Context. Near a dozen star-forming galaxies have been detected in gamma-rays by the Fermi observatory in the last decade. A remarkable property of this sample is the quasi-linear relation between the gamma-ray luminosity and the star formation rate, obtained assuming that the latter is well traced by the infra-red luminosity of the galaxies. The non-linearity of this relation has not been fully explained yet. Aims. We aim at determining the biases derived from the use of the infrared luminosity as a proxy for the star formation rate, and shed light onto the more fundamental relation between the latter and the gamma-ray luminosity. We expect to quantify and explain some trends observed in this relation. Methods. We compile from the literature a near-homogeneous set of distances, ultraviolet, optical, infra-red, and gamma-ray fluxes for all known gamma-ray emitting star-forming galaxies. From these data we compute the infra-red and gamma-ray luminosities, and star formation rates. We determine the best-fitting relation between the latter two, and describe the trend using simple, population-oriented models for cosmic-ray transport and cooling. Results. We find that the gamma-ray luminosity-star formation rate relation obtained from infra-red luminosities is biased to shallower slopes.
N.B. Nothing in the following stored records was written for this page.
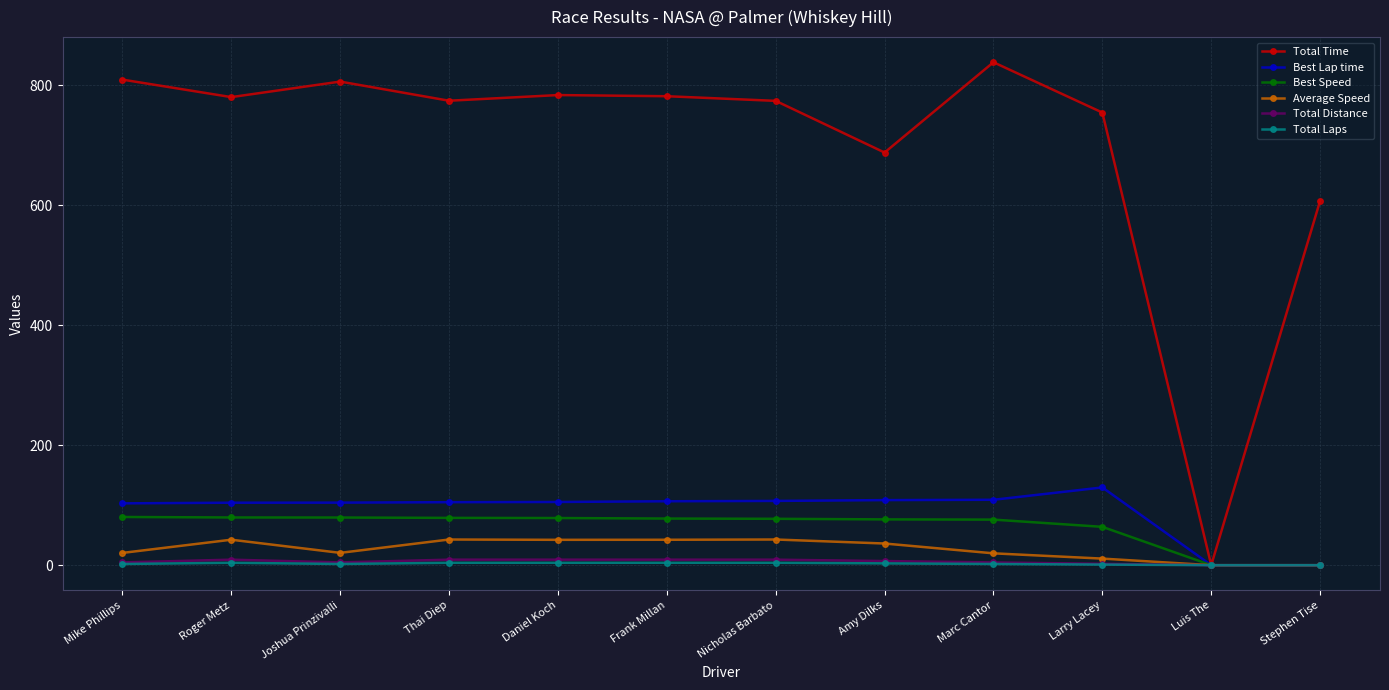

What is the value of the Total Time point at the 5th from the left?

783.5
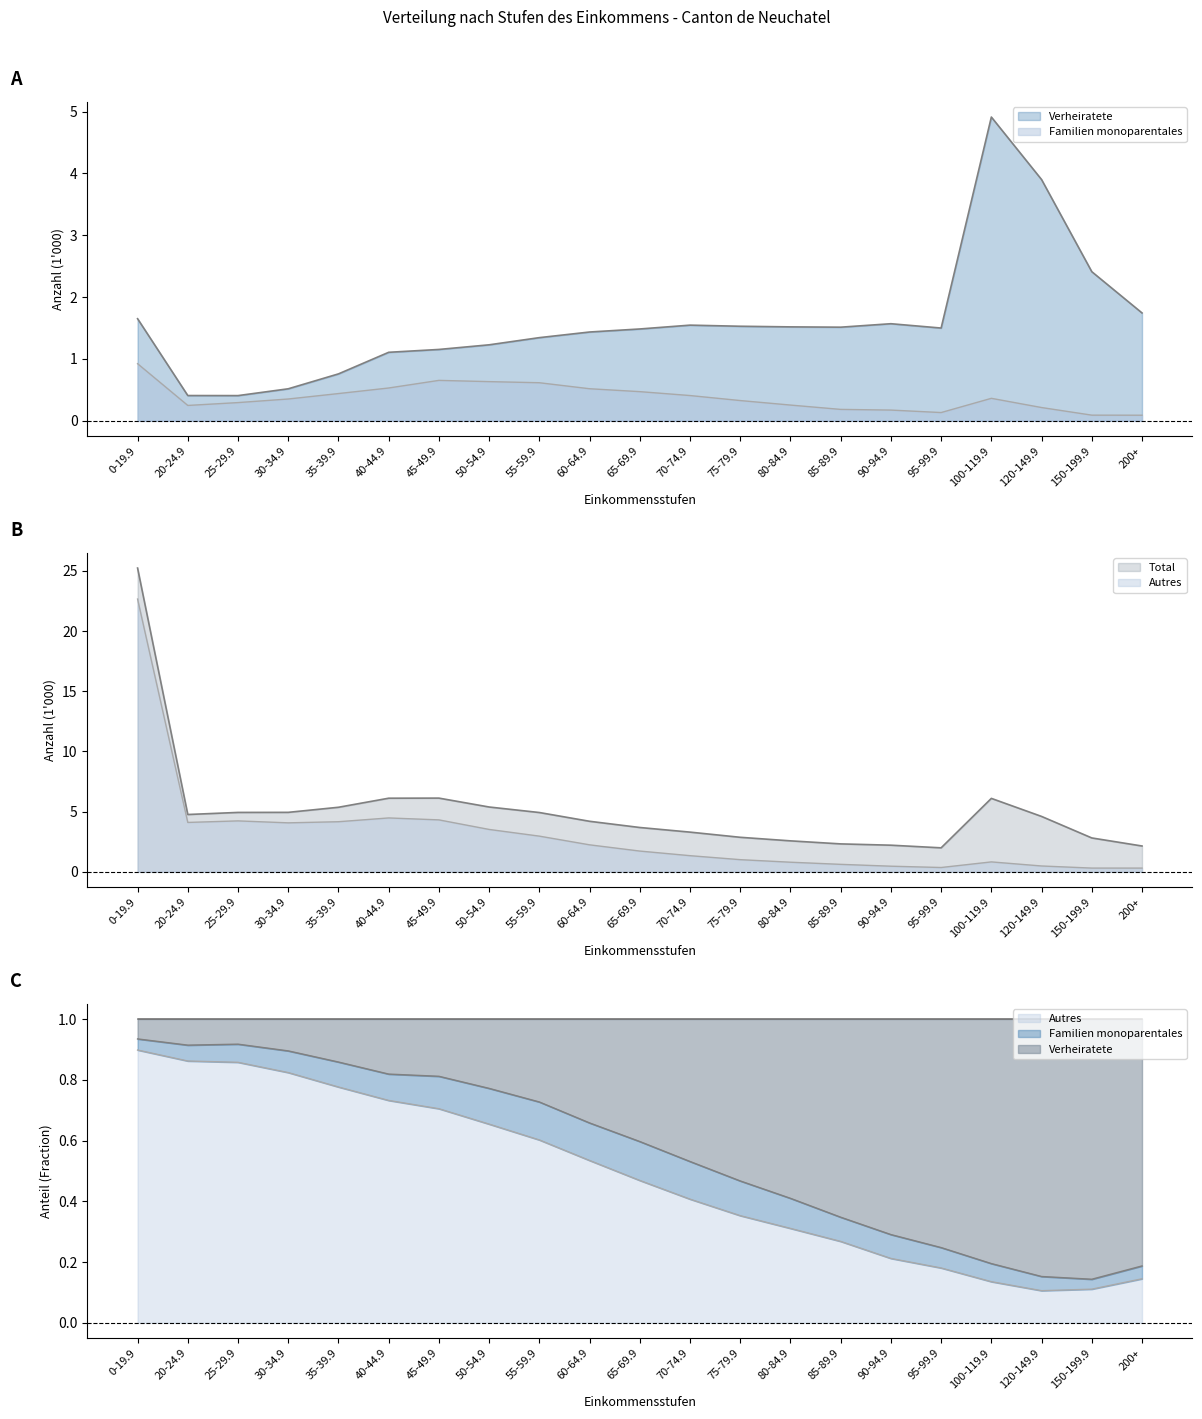

True or false: Familien monoparentales has more than 2 interior local peaks.

False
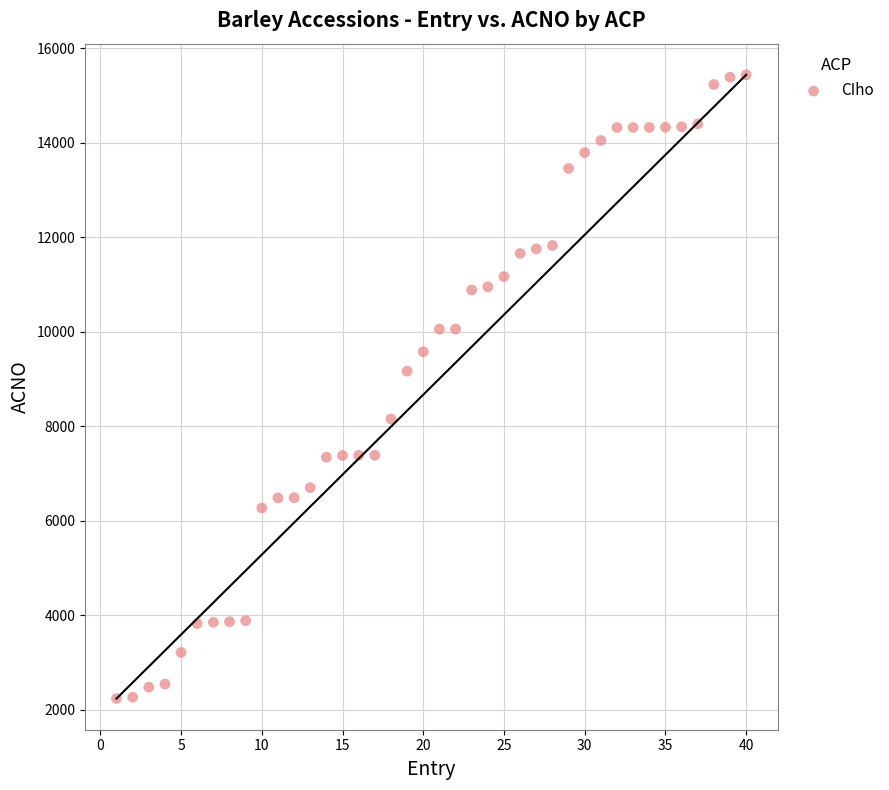

What is the range of X values (max minus min)?

39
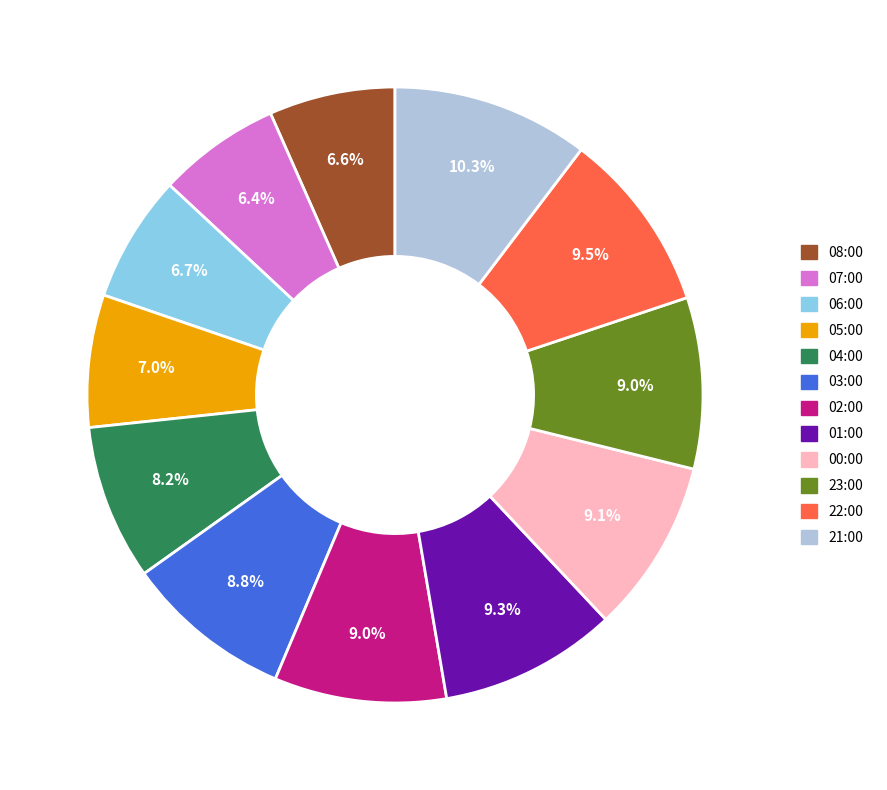

To the nearest percent, what is the difference between the largest and smallest slice percentages?

4%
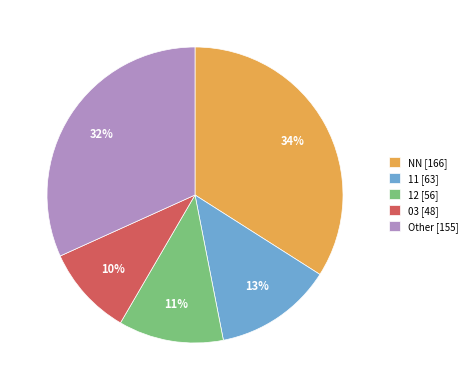

To the nearest percent, what is the difference between the largest and smallest slice percentages?

24%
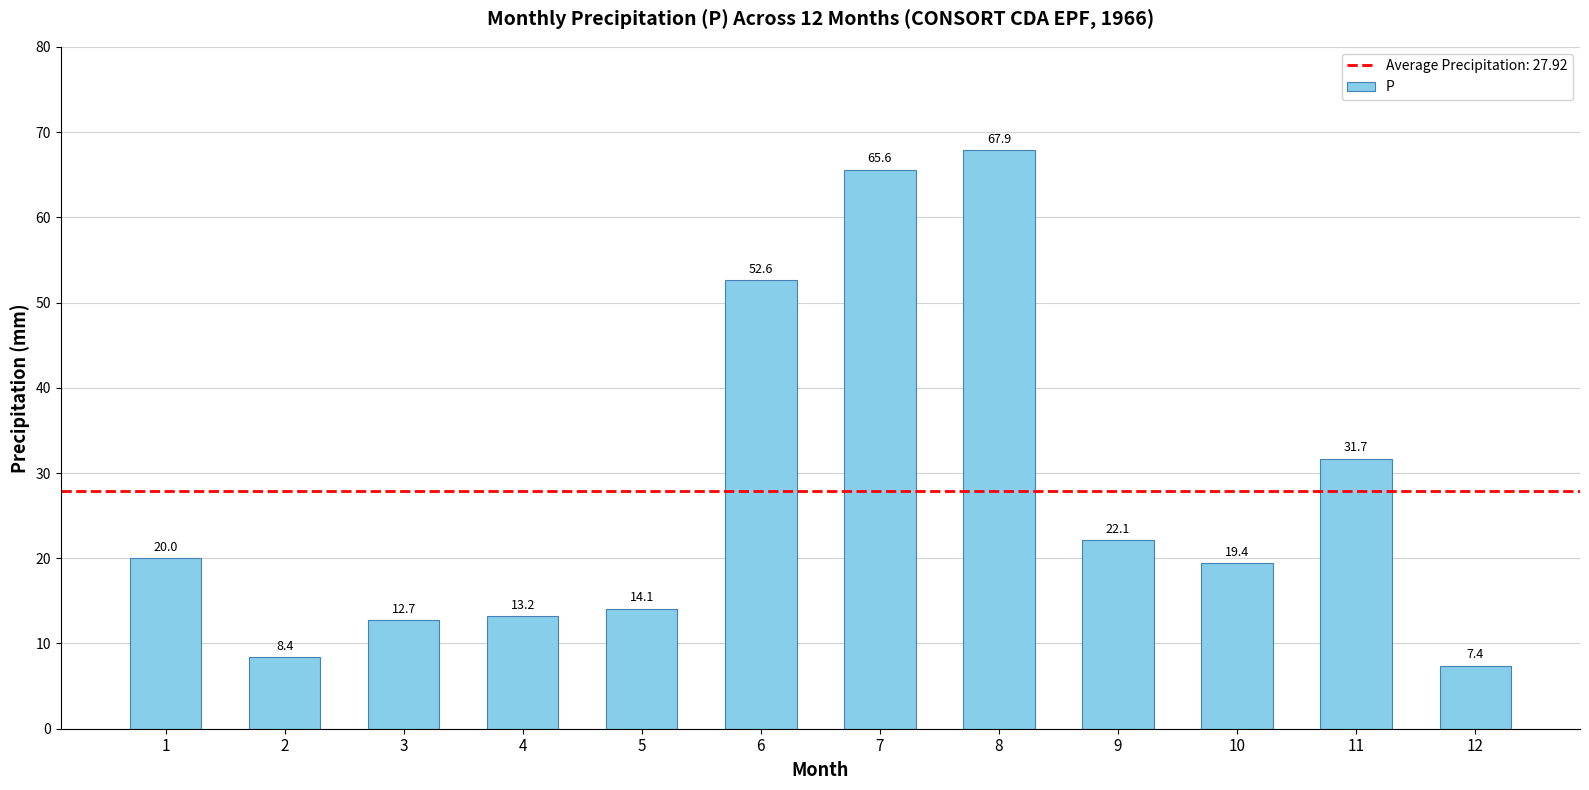

Rank the categories by value from highest to lowest.

8, 7, 6, 11, 9, 1, 10, 5, 4, 3, 2, 12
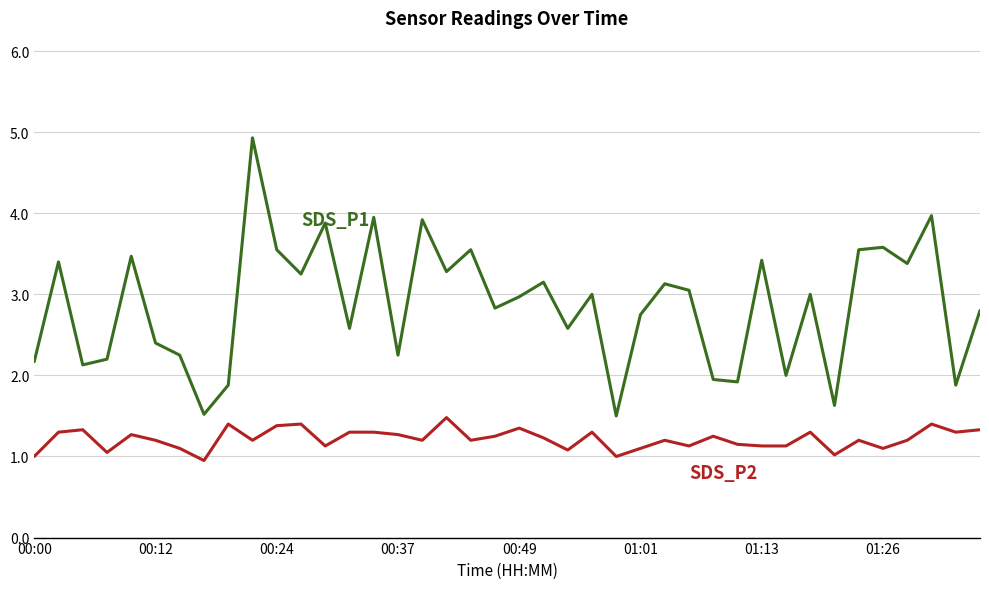

What is the greatest value displayed?

4.9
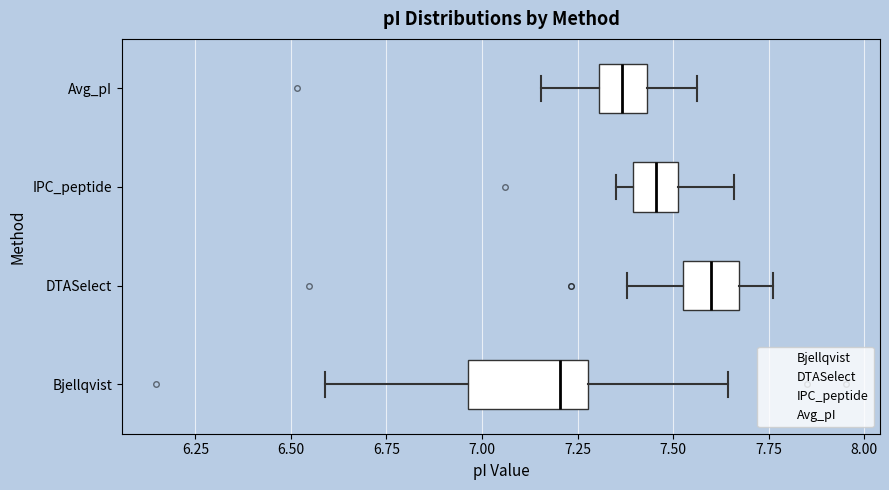

Where is the right edge of the box for Bjellqvist on the x-axis? The values are not printed on the chart, so give them approximately, as read against the axis.

7.30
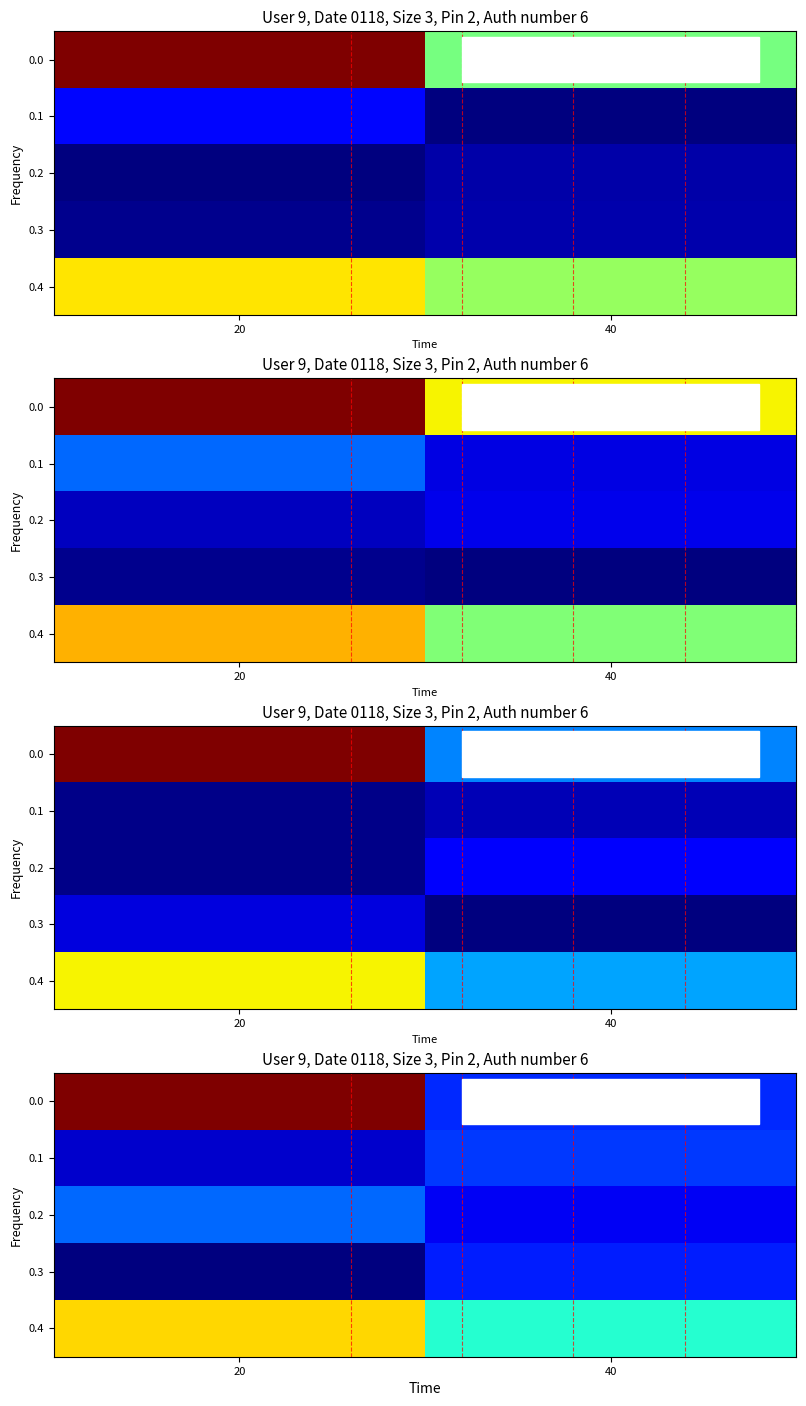

Which category has the highest value across all series?

20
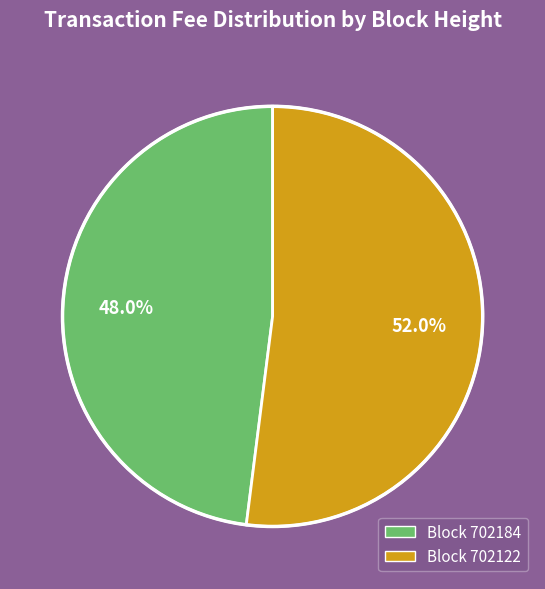

To the nearest percent, what is the difference between the largest and smallest slice percentages?

4%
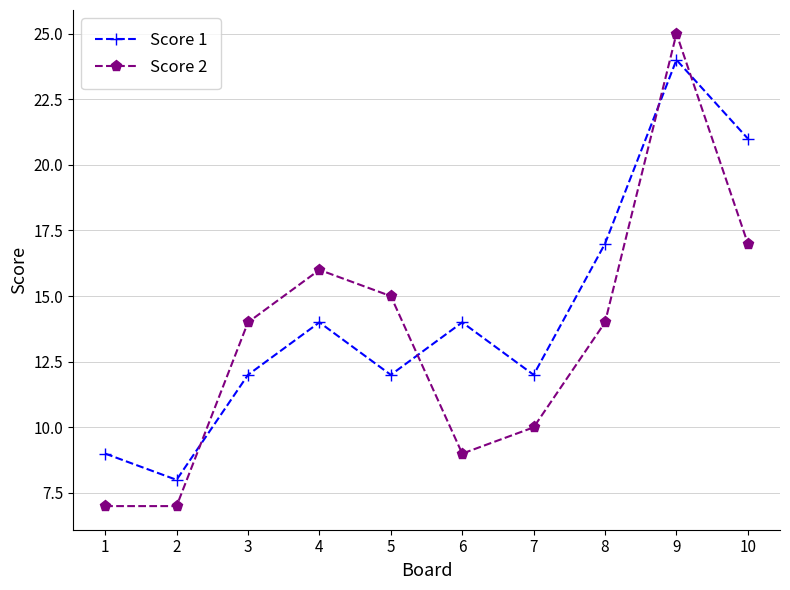

True or false: Score 2 has more than 0 interior local peaks.

True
The actual relation is steeper than previous estimates, having a power-law index of 1.35 +- 0.05, in contrast to 1.23 +- 0.06. Conclusions. The unbiased gamma-ray luminosity-star formation rate relation can be explained at high star formation rates by assuming that the cosmic ray cooling region is kiloparsec-sized, and pervaded by mild to fast winds. Combined with previous results about the scaling of wind velocity with star formation rate, our work provides support to advection as the dominant cosmic ray escape mechanism in low-star formation rate galaxies.